70、影子はマック派?

 第12話「半陰陽」には、パソコンを動かしてみせる影子の事を山精が大げさに褒めて、影子が「母がマックを持っていた」と答えるシーンがありま すが、そもそも、この作品はパソコンが急速に普及し始めた1990年代なかばに書かれたものであり、当時あちこちで見られた、微笑ましい光景を何となく彷 彿させてくれる一コマとも言えます。
 では、実際の影子がパソコンは得意だったのかと言いますと、天才の彼女の事ですから、もちろん、パソコンぐらいはバリバリ使えたはずだろうと思われますが、それでも、コンピュータウィルスの「かくれんぼ」は、ドクターモアから貸してもらってたりします。
 影子の他の出演作品に目を向けますと、彼女がはじめてパソコンをいじっていた物語は「パウチ」で、パソコンオタクと言うよりも、新しいもの好きでパソコンを愛用していたような雰囲気が漂っていました。影子が本格的にパソコン通っぽくなってくるのは、「かげこのお部屋」からで、この作品では、スクールカウンセラーとして、学校内に自分のノートパソコンを持ち込んでしまい、インターネットの接続まで学校側に要請しちゃうような役回りでした。
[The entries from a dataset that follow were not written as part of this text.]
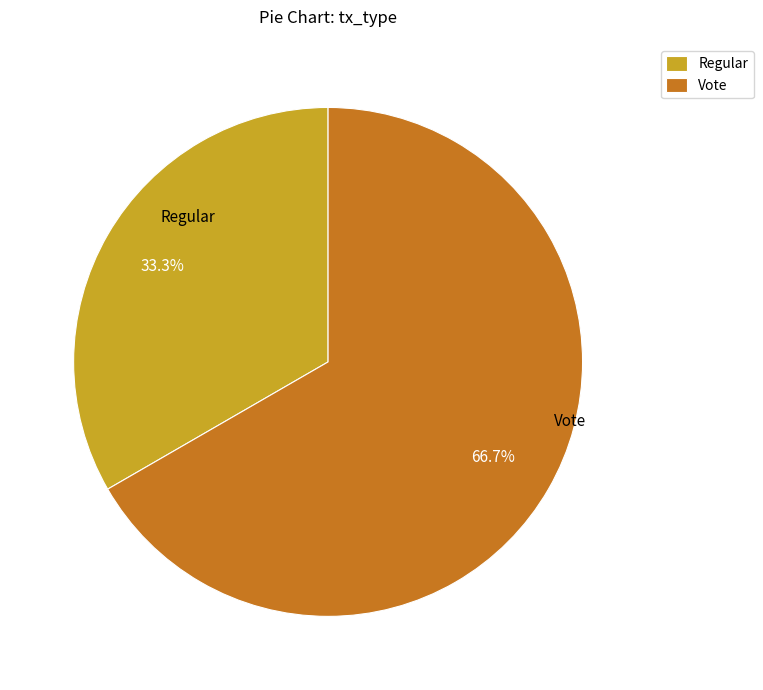

Which has a higher value, Vote or Regular?

Vote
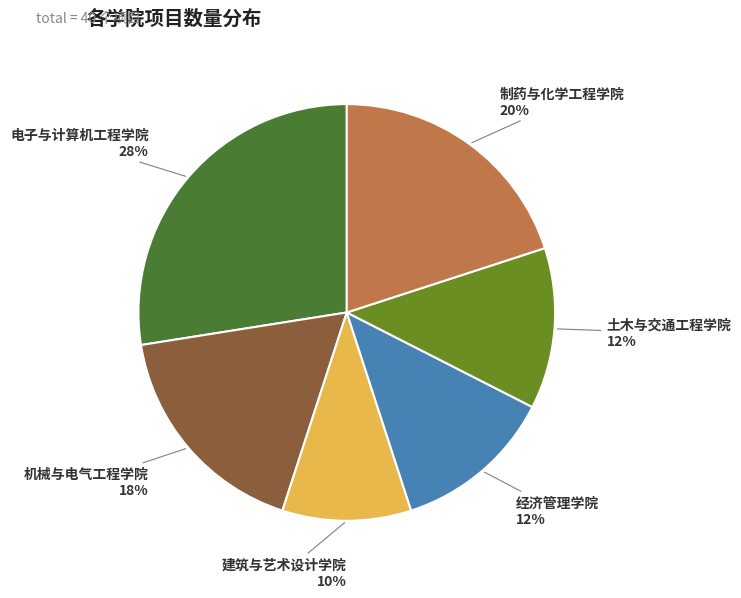

Is the sum of 制药与化学工程学院 and 建筑与艺术设计学院 greater than half?

No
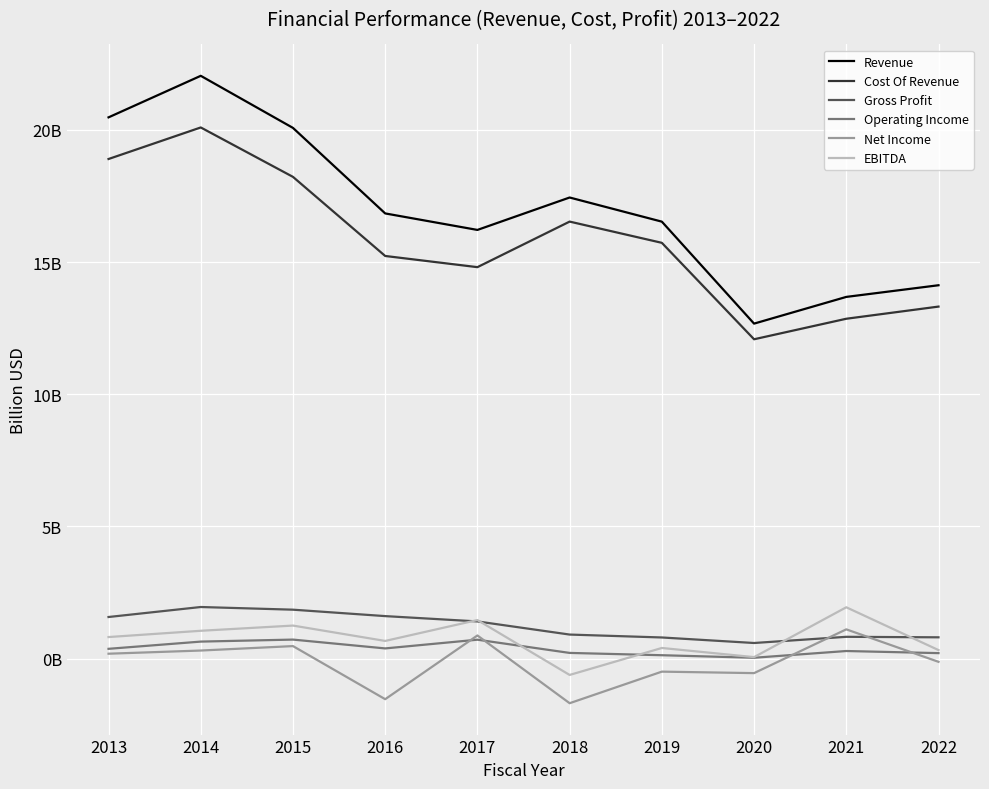

What are all the series names shown in the legend?

Revenue, Cost Of Revenue, Gross Profit, Operating Income, Net Income, EBITDA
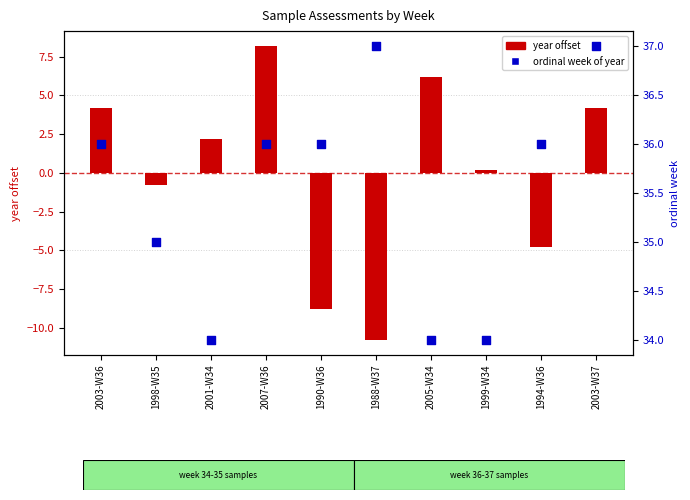

What is the total value across all series at 2003-W37?

41.2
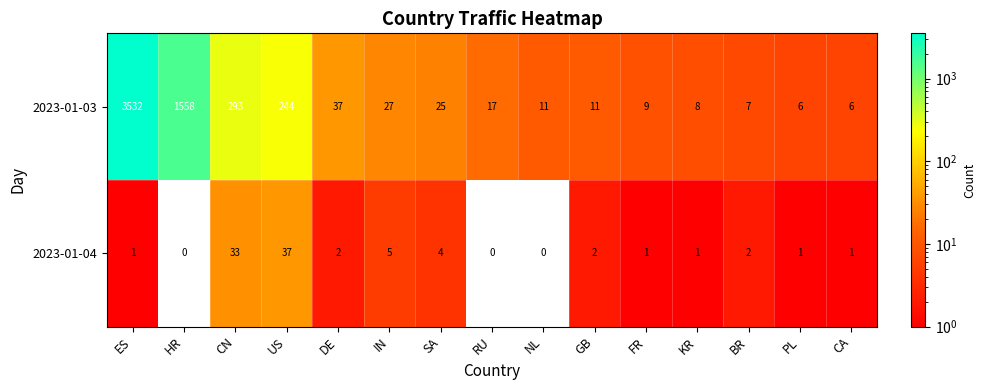

How many values in the 2023-01-04 series are below 1?

3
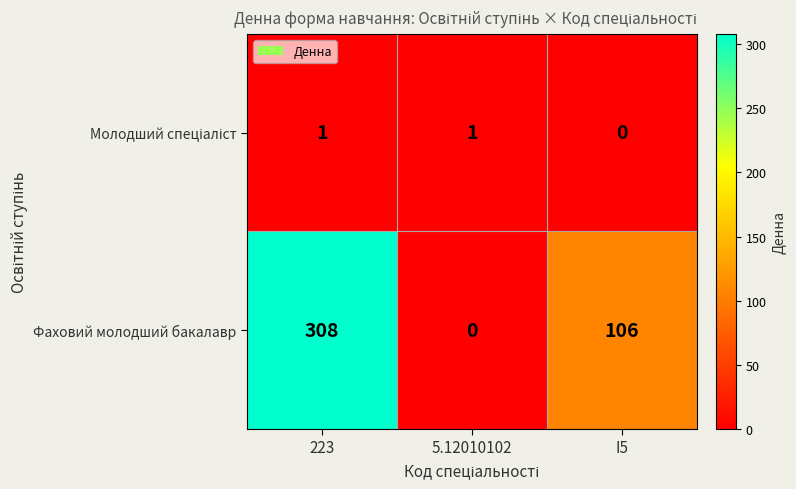

At which category is the sum across all series the highest?

223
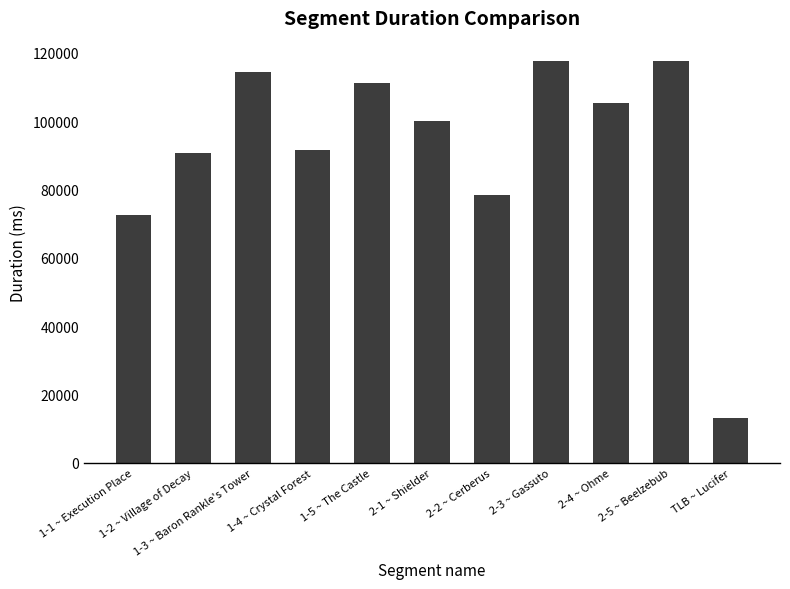

What is the sum of the values at 2-2 ~ Cerberus and 2-1 ~ Shielder?

178434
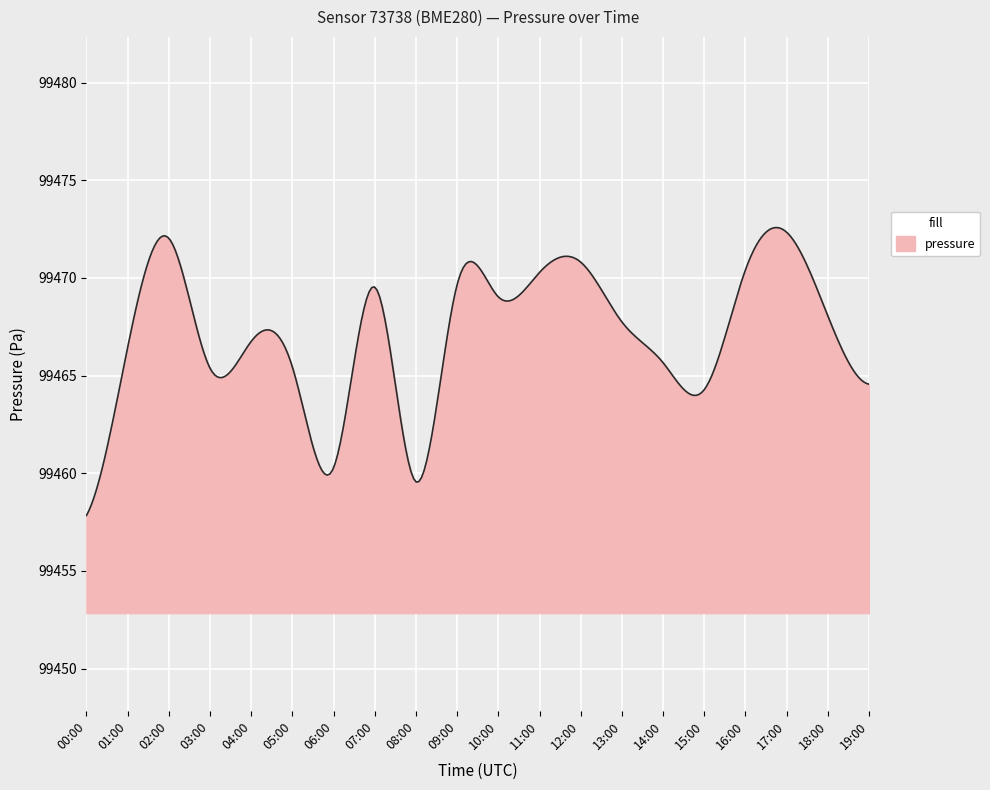

What is the minimum value shown in the chart?

99457.8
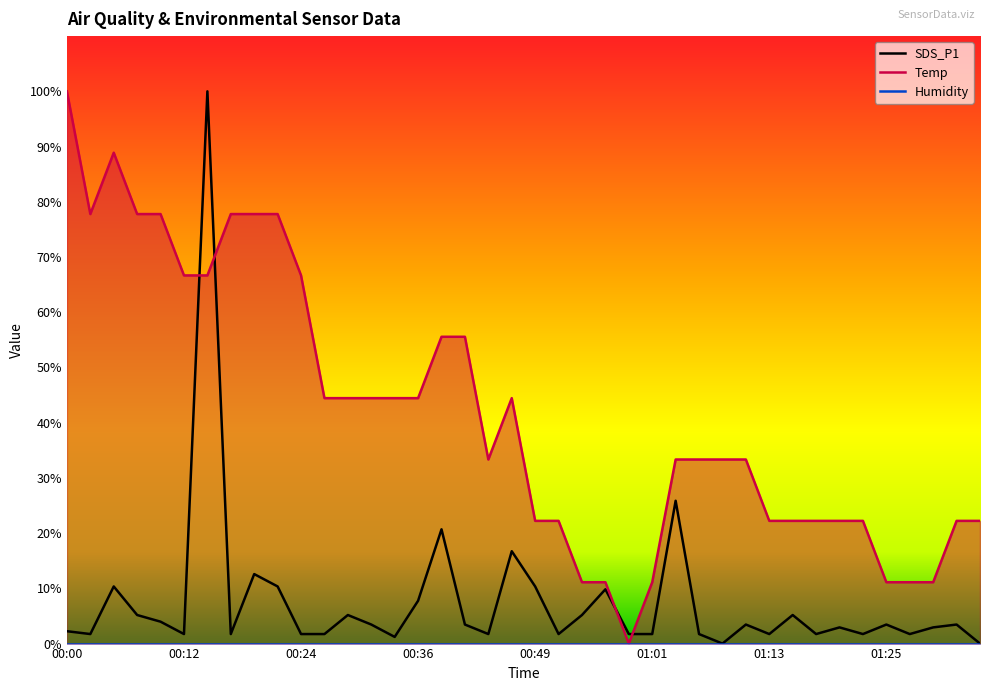

True or false: SDS_P1 has a value of 1.9 at 00:36.

False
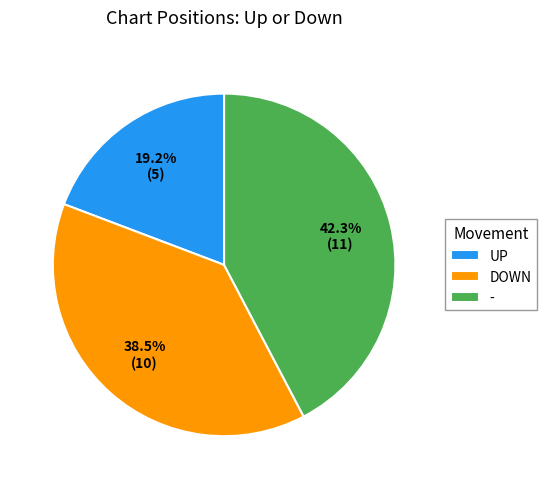

Does - represent more than half of the total?

No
 「秘密美少女ドクガール」の 後期から、影子は、ノートパソコン片手に日本中を旅するヒーローとして、完全に、パソコン少女としてのスタイルを確立する事になります。最新作「ケータイ小説なんていらない」でも、チャットをしているシーンがあるので、パソコンを使っているのは間違いなさそうですし、やはり、影子は常に時代の最先端に生き ている女の子なのでありましょう。